Working directly in OPAL allows a wider range of options when modeling data. The following recommendations may give you better performance from your OPAL pipelines.

Limit query time window size#

By default, worksheets read 4 hours of data. Depending on the input dataset, that can be a lot of data. Consider reducing the query time window to 1 hour or less while actively modeling.

Create intermediate datasets#

Where possible, create an intermediate event dataset by publishing partially shaped data as a new event dataset. Queries and further derived datasets typically have to read much less data than if you create them directly on top of the original input dataset.

This technique is especially effective if the intermediate dataset applies a selective filter to the input dataset. For instance, you might pick a subset of input columns with pick_col, or extract JSON paths from an input column before dropping it, or use timechart or statsby to reduce volume.

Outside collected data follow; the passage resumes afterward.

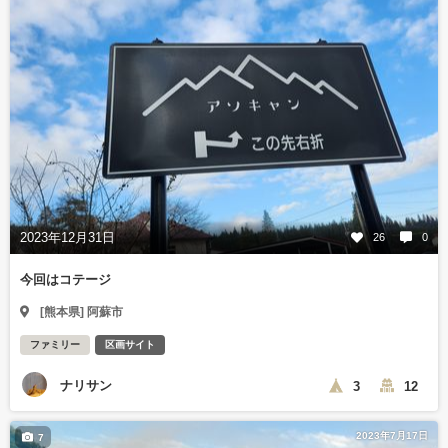
2023年12月31日
26
0
今回はコテージ
[熊本県] 阿蘇市
ファミリー
区画サイト
ナリサン
3
12
2023年7月17日
7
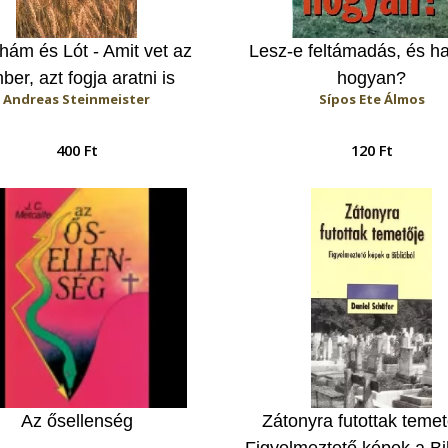
hám és Lót - Amit vet az
Lesz-e feltámadás, és ha
ber, azt fogja aratni is
hogyan?
Andreas Steinmeister
Sípos Ete Álmos
400 Ft
120 Ft
Az ősellenség
Zátonyra futottak temet
Figyelmeztető képek a Bi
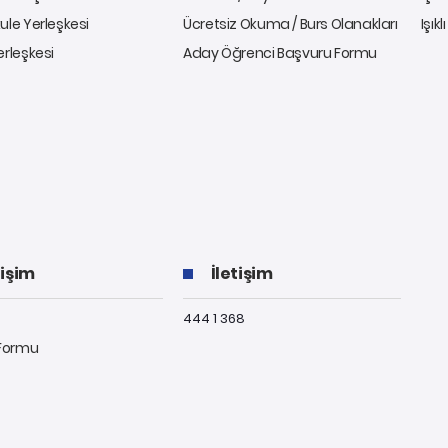
ule Yerleşkesi
Ücretsiz Okuma / Burs Olanakları
Işıkl
erleşkesi
Aday Öğrenci Başvuru Formu
tişim
İletişim
444 1 368
 Formu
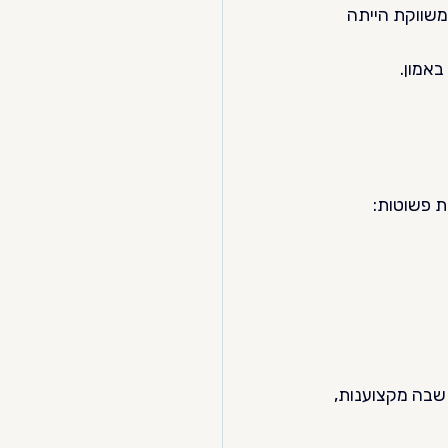
שווקת הייתה 
אמון.
ת פשוטות:
שבה מקצוענות,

A field extracted from a JSON column has the type of variant. Processing variant values can be significantly more expensive in query execution and transform execution. Observe recommends casting fields that are extracted from a JSON column to an explicit type (for instance, use make_col cluster_uid:string(FIELDS.cluster_uid) instead of make_col cluster_uid:FIELDS.cluster_uid).

Limit make_resource time range#

By default, the make_resource verb reads a large time range of input events, 24 hours. The reason for this behavior is that make_resource must compute the state of each resource at the beginning of the query time range, and, by default, it looks for events up to 24 hours in the past. Thus, a query with make_resource that has a query time range of 4 hours actually reads at least 28 hours of input data.

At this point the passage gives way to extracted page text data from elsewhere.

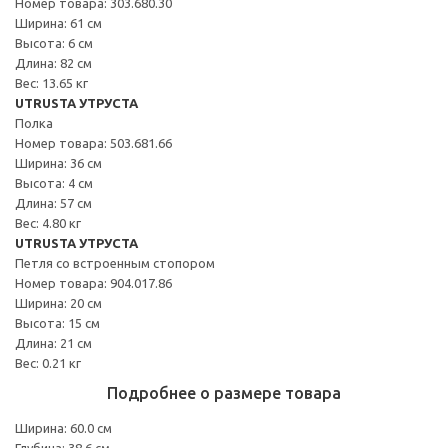
Номер товара: 303.680.30
Ширина: 61 см
Высота: 6 см
Длина: 82 см
Вес: 13.65 кг
UTRUSTA УТРУСТА
Полка
Номер товара: 503.681.66
Ширина: 36 см
Высота: 4 см
Длина: 57 см
Вес: 4.80 кг
UTRUSTA УТРУСТА
Петля со встроенным стопором
Номер товара: 904.017.86
Ширина: 20 см
Высота: 15 см
Длина: 21 см
Вес: 0.21 кг
Подробнее о размере товара
Ширина: 60.0 см
Глубина: 38.6 см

24+ hours can be a lot of data, especially if the input dataset is a source dataset from a Datastream. So especially avoid defining resource datasets directly on source datasets and create filtered down intermediary datasets instead.

Most resource types receive events much more frequently than every 24 hours. We recommend adding options(expiry:duration_hr(...)) to your make_resource command to reduce its lookback where appropriate.

For example, if it is known that the live instances of some resource dataset receive events at least every 15 minutes, it would be appropriate to set the resource expiration to 1 hour, thereby greatly reducing the amount of data read by make_resource:

make_resource options(expiry:duration_hr(1)), col1:col1, primary_key(pk1, pk2)

Always do filtering verbs (filter, ever, exists) earlier in an OPAL script#

These verbs reduce the data volume and make downstream operations faster. Our optimizer strives to automatically perform this optimization, but it is still a good practice to do it manually.

Do

filter stream="stderr"
make_col kvs:parse_kvs(log)
make_col cid:string(kvs.customer_id)

Don’t

make_col kvs:parse_kvs(log)
make_col cid:string(kvs.customer_id)
filter stream="stderr"

Use flatten_single rather than flatten if you only need single-level flattening#

flatten by default recursively flatten every nested array and object, which is more expensive than flatten_single which only flattens the current level.